Сравним трансформации этих тем у Булгакова:

Открылись бесчисленные съестные лавки-паштетные, где подавали кофе и где можно было купить женщину, новые театры миниатюр, на подмостках которых кривлялись и смешили народ все наиболее известные актеры, слетевшиеся из двух столиц, открылся знаменитый театр «Лиловый негр» и величественный, до белого утра гремящий тарелками клуб «Прах» <...> В кафе «Максим» соловьем свистал на скрипке обаятельный злобный румын <...> А вдруг? а вдруг? А вдруг? лопнет этот железный кордон... И хлынут серые. Ох, страшно... <...> И пахло жженым кофе, потом, спиртом и французскими духами»; «Очень, очень далеко сидела, раскинув свою пеструю шапку, таинственная Москва» (1, 220 и 219).

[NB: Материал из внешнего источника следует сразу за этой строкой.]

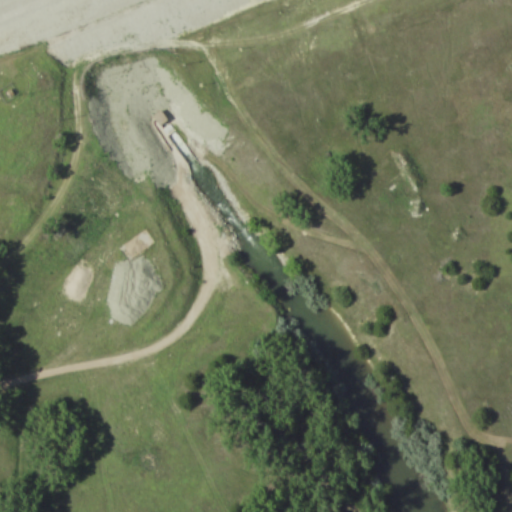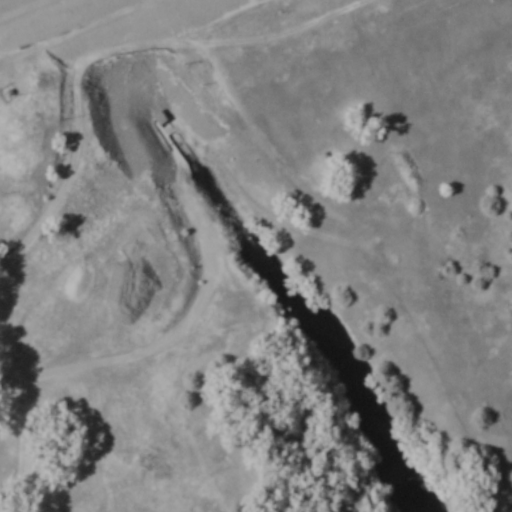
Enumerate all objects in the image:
river: (131, 70)
building: (158, 117)
building: (134, 244)
park: (256, 256)
river: (301, 324)
road: (182, 330)
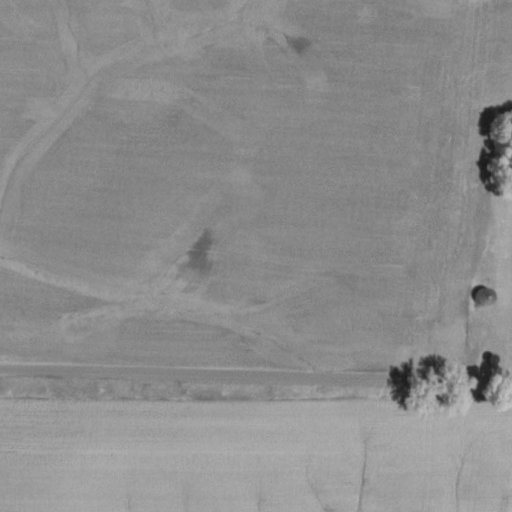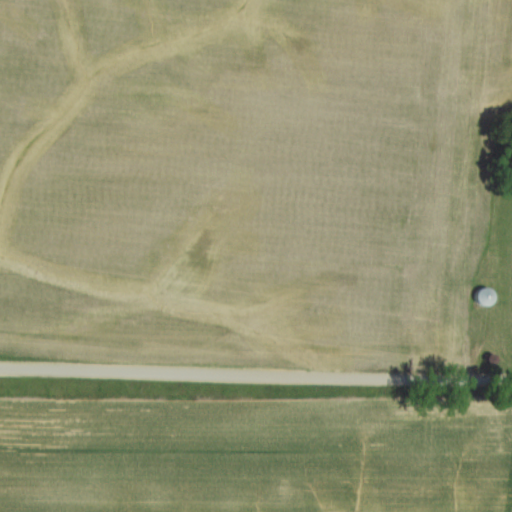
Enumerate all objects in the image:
building: (492, 297)
road: (255, 377)
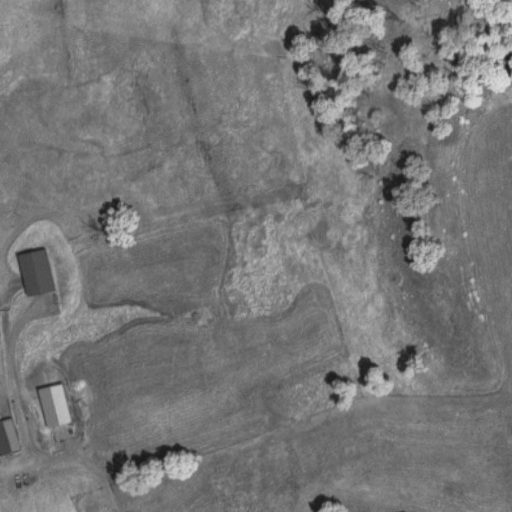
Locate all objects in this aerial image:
building: (36, 270)
building: (41, 416)
building: (7, 436)
road: (72, 456)
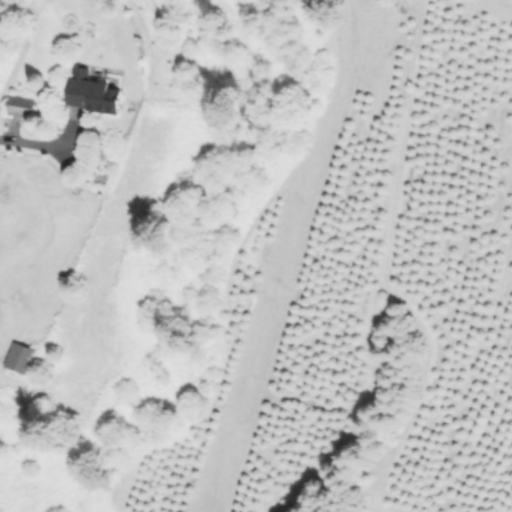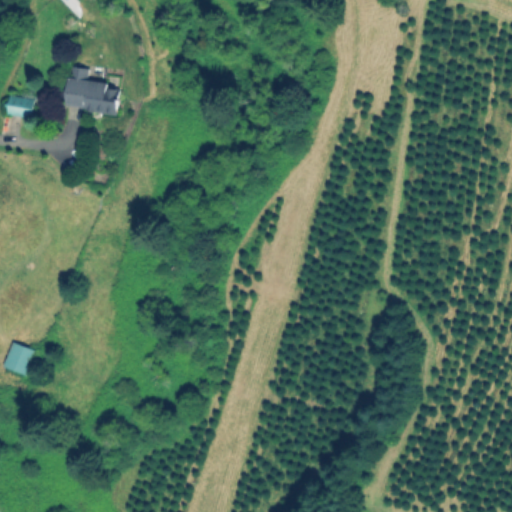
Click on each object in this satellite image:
building: (89, 91)
building: (18, 105)
road: (7, 140)
building: (18, 357)
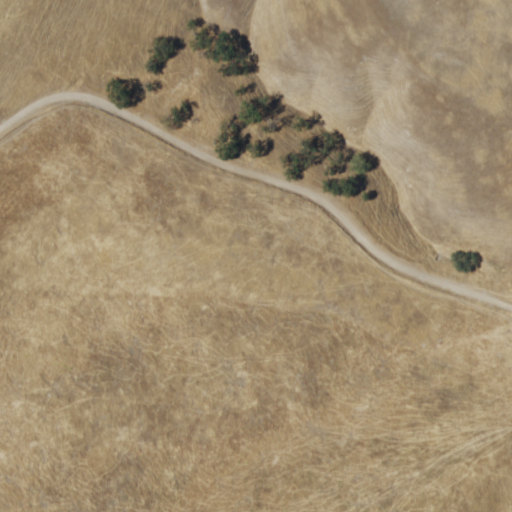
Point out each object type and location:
road: (249, 83)
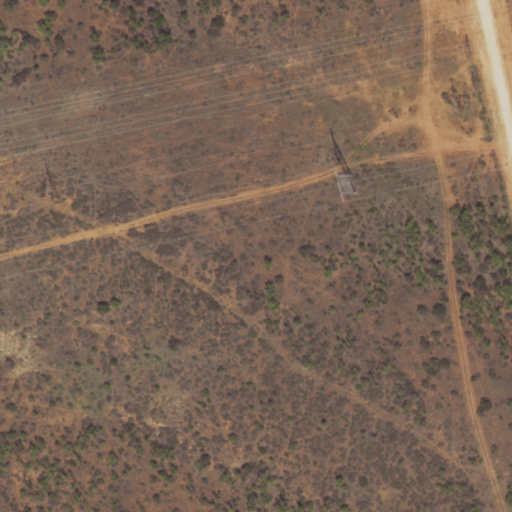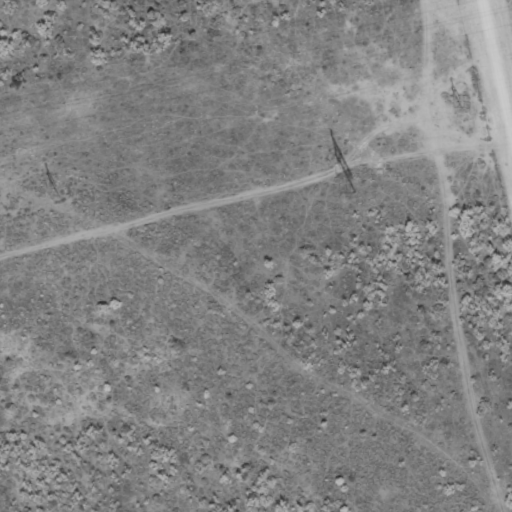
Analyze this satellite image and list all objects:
road: (497, 66)
power tower: (462, 102)
power tower: (343, 181)
power tower: (58, 189)
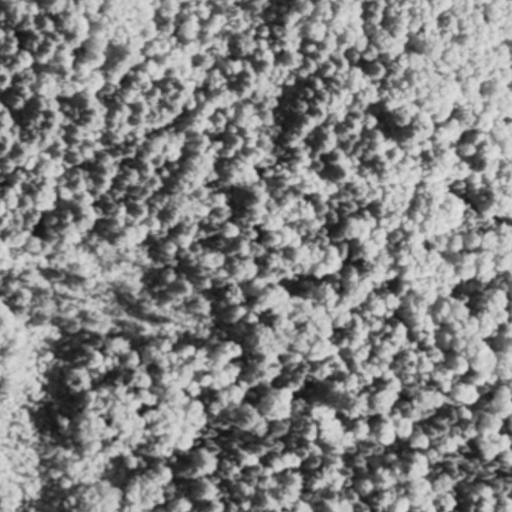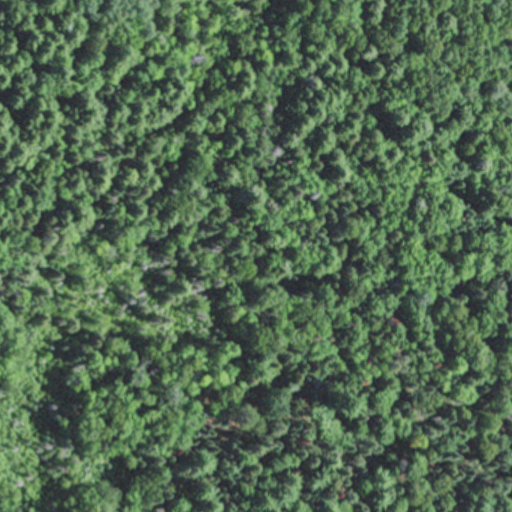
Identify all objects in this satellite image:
road: (439, 452)
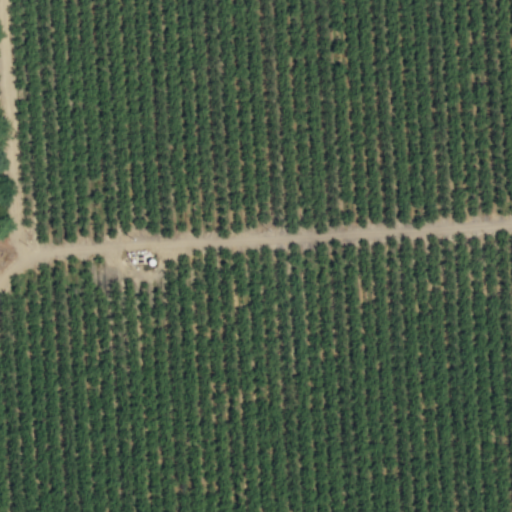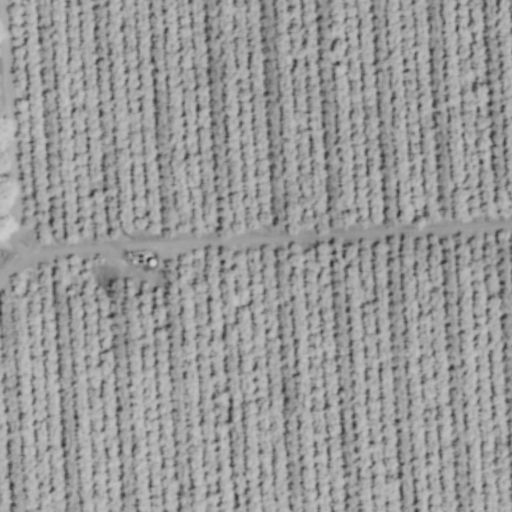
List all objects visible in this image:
park: (0, 227)
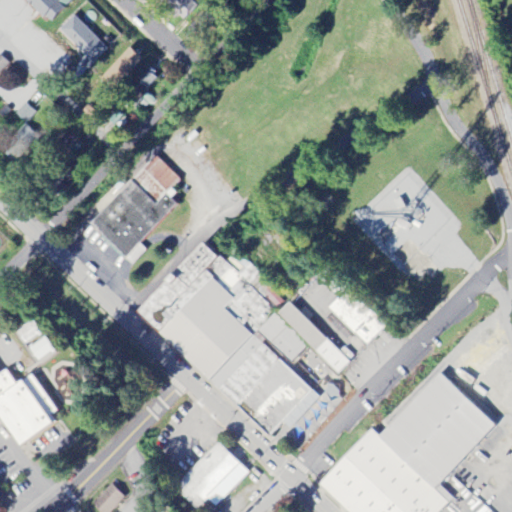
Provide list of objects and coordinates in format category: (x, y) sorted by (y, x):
building: (179, 7)
building: (47, 8)
road: (161, 36)
building: (81, 40)
railway: (479, 49)
railway: (490, 66)
building: (120, 70)
building: (142, 86)
railway: (485, 86)
road: (60, 99)
building: (24, 114)
building: (24, 136)
road: (135, 139)
road: (484, 162)
road: (270, 194)
building: (363, 308)
building: (361, 317)
building: (35, 332)
building: (325, 338)
building: (234, 339)
building: (287, 339)
building: (46, 349)
road: (162, 357)
road: (372, 388)
building: (30, 407)
road: (8, 443)
road: (120, 447)
building: (416, 455)
road: (44, 457)
building: (214, 478)
building: (112, 499)
road: (73, 507)
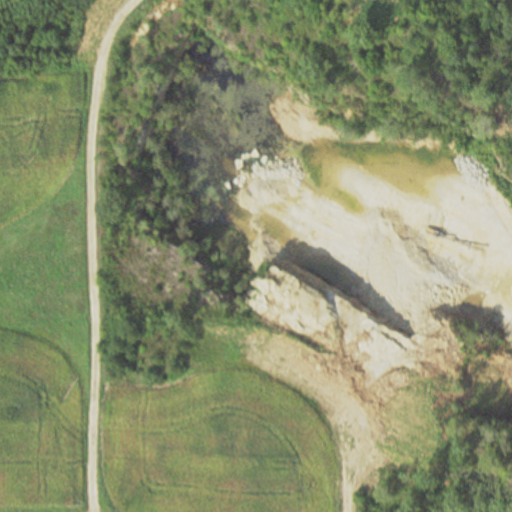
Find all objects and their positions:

Таким же посредником является фельетон Эренбурга «Без бенгальского огня» («Киевская жизнь», 11 сентября 1919) с искаженной цитатой из А. Мариенгофа: «Поэты невзыскательно кощунствуют: «Я вырвал у Боженьки бороду» или «Потащим Христа в Чрезвычайку!» <у Мариенгофа — «Хилое тело Христа на дыбе / Вздыбливаем в Чрезвычайке»>, приводящий Булгакова к имажинистам и их первому массированному выступлению, сборнику «Явь» (1919), где напечатана соответствующая подборка Мариенгофа. Как мы уже показывали, имажинисты стали коллективным прототипом «фантомистов-футуристов» романа, сборник «Явь» — прототипом сборника со стихами Русакова, подборка стихотворений Мариенгофа — основным предшественником творения Русакова «Богово логово» и т. д.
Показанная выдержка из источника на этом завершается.